Activity:
Pull out every line with the word "Mission" from the entries below.
=== Section Start ===
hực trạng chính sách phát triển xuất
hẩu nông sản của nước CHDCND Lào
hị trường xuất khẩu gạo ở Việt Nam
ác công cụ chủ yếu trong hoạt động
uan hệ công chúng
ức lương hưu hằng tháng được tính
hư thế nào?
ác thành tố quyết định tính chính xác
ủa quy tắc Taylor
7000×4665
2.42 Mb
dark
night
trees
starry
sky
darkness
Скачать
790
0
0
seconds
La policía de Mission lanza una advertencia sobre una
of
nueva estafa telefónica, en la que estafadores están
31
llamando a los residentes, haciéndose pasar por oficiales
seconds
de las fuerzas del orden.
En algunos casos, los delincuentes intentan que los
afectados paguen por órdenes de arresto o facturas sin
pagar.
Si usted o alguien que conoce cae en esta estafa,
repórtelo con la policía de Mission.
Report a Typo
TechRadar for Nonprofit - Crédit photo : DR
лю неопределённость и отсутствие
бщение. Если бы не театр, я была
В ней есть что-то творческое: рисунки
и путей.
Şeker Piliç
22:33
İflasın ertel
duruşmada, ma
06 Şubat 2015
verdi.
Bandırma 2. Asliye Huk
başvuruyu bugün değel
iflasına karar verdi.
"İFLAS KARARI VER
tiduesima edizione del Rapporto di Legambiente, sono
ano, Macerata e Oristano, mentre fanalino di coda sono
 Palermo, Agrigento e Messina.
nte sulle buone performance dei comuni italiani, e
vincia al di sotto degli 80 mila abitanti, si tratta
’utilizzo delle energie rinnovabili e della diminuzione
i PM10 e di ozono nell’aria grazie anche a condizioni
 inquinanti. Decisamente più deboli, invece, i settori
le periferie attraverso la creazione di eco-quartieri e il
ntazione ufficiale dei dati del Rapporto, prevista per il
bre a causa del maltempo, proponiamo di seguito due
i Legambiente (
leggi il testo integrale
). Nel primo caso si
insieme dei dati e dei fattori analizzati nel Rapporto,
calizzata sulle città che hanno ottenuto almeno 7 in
=== Section End ===
Reply to the exercise:
La policía de Mission lanza una advertencia sobre una
repórtelo con la policía de Mission.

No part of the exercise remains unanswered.